Yani Sri Mulyani, menyapa para anggota organisasi tani lokal (OTL) yang sudah datang pada pengajian Serikat Petani Pasundan (SPP) Garut, pertengahan Agustus tahun lalu. Mereka menanti anggota SPP yang lain kumpul. Pengajian rutin fiqih agraria ini diadakan sebulan sekali di Sekretariat SPP Garut, Jawa Barat.
Yani, merupakan Koordinator Konsorsium Pembaruan Agraria (KPA) Jawa Barat. Dia juga ngobrol dengan Elis dan Dedeh dari OTL Cisompet soal rencana distribusi tanah untuk OTL Maloya sekitar 300 hektar yang akan pemerintah serahkan dalam minggu itu.
“SPP Garut, Tasikmalaya, Ciamis dan Pangandaran, perlu siapkan hasil tani atau hasil olahan pertanian untuk pameran pada penyerahan simbolis reditristribusi tanah Maloya,” kata Yani.
Elis dan Dedeh, duduk di Sekretariat SPP. Karena SPP belum siap, mereka minta redistribusi lahan tunda hingga akhir Agustus. Belakangan, redistribusi baru awal September.
Redistribusi tanah ini merupakan penyerahan sertifikat hasil penyelesaian konflik agraria kepada petani yang telah menggarap setidaknya sejak 20 tahun lalu.
Redistribusi tanah untuk OTL Maloya penting mengingat perjuangan mereka mempertahankan lahan garapan bersamaan dengan sejak Orde Baru tumbang.
Elis dan Dedeh, bersama petani perempuan lain di SPP Garut, 20 tahun lalu, sekitar delapan bulan pernah berhadap-hadapan dengan Brimob untuk mendapatkan tanah garapan.
Kala itu, terjadi perebutan wilayah garapan antara masyarakat dengan Perhutani. Di Cisompet tanah garapan mereka mau jadi kebun karet. Masyarakat penolak harus berhadapan dengan preman atau polisi yang melarang mereka menggarap lahan.
Meski kemudian masyarakat berhasil menguasai sejumlah lahan garapan, ancaman kehilangan sawah, kebun, termasuk pemukiman terus ada selama kepemilikan tanah ditentukan sertifikat tanah dari Badan Pertanahan Nasional (BPN).
SPP pun berjuang melakukan pemetaan tanah garapan untuk mereka ajukan ke BPN melalui pemerintah daerah.
Redistribusi tanah di Maloya merupakan kali kedua sejak reforma agraria era Presiden Joko Widodo.
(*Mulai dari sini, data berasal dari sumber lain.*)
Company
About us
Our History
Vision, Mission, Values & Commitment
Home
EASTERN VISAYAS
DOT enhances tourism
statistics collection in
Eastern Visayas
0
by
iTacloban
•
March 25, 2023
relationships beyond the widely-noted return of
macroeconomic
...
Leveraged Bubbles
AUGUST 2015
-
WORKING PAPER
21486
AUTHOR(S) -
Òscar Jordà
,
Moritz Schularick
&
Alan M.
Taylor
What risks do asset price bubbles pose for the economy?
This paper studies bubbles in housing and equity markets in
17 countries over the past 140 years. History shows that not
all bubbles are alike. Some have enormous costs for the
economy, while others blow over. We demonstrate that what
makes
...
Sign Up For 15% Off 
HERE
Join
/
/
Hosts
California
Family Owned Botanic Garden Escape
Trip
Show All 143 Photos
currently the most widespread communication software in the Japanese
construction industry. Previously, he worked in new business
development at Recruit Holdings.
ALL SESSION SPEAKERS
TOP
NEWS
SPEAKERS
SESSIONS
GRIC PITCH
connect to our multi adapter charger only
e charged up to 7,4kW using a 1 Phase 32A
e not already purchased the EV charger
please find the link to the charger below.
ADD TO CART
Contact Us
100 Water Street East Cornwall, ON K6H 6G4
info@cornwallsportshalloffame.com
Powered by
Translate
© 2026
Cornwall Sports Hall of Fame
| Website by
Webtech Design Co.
Sebelumnya, redistribusi di Desa Pasawahan sekitar 200 hektar.
Sejak awal, Jokowi menyatakan akan menjalankan reforma agraria melaui 4,5 juta redistribusi tanah dan 4,5 juta legalisasi (sertifikasi).
Hingga akhir Oktober 2023, pemerintah mengklaim sudah meredistribusi tanah seluas 3,9 juta hektar. Namun dari catatan KPA, baru 5.400 hektar dari 1,6 juta Lokasi Prioritas Reforma Agraria (LPRA) yang teredistribusikan kepada petani termasuk Pasawahan.
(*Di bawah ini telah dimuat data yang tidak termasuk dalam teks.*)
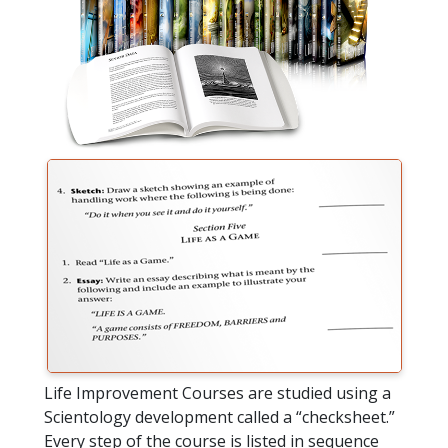
Life Improvement Courses are studied using a
Scientology development called a “checksheet.”
Every step of the course is listed in sequence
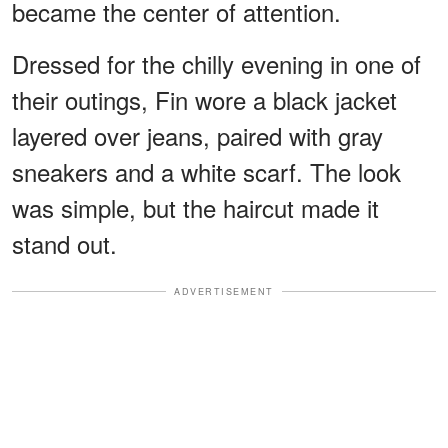
became the center of attention.
Dressed for the chilly evening in one of
their outings, Fin wore a black jacket
layered over jeans, paired with gray
sneakers and a white scarf. The look
was simple, but the haircut made it
stand out.
ADVERTISEMENT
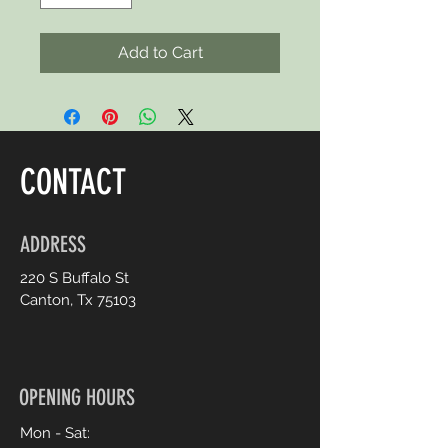
Add to Cart
CONTACT
ADDRESS
220 S Buffalo St
Canton, Tx 75103
OPENING HOURS
Mon - Sat:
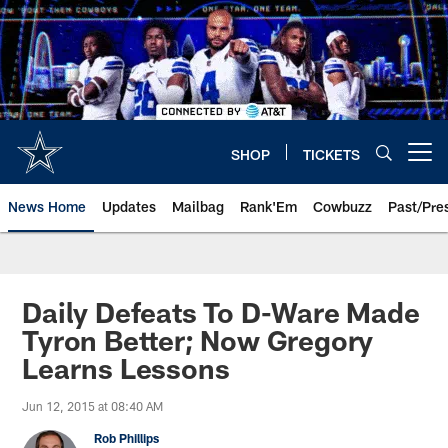
Skip
to
main
content
SHOP
TICKETS
Open menu button
News Home
Updates
Mailbag
Rank'Em
Cowbuzz
Past/Pre
Daily Defeats To D-Ware Made
Tyron Better; Now Gregory
Learns Lessons
Jun 12, 2015 at 08:40 AM
Rob Phillips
“Semoga cepat sebelum Jokowi lengser,” harap Elis.
***
Sekitar pukul 15.00, jelang Ashar, puluhan petani berdatangan. Masing-masing membawa makanan, ada nasi, lauk pauk dan panganan tradisional. Obrolan seputar redistribusi Organisasi Tani Lokal (OTL) Maloya terus mengalir.
Mereka antusias, siap menyediakan apa saja kebutuhan saat redistribusi berlangsung.
Sekitar pukul 16.00, pengajian mulai. Sejumlah petani, laki-laki dan perempuan duduk berdampingan di dalam sekretariat. Sebagian mendengarkan dari luar ruangan sambil menyiapkan makan malam.
Setiap bulan, pengajian bergilir. Minggu itu, bertugas anggota OTL Mekar Sari yang menyediakan pemandu acara, penceramah hingga makan malam.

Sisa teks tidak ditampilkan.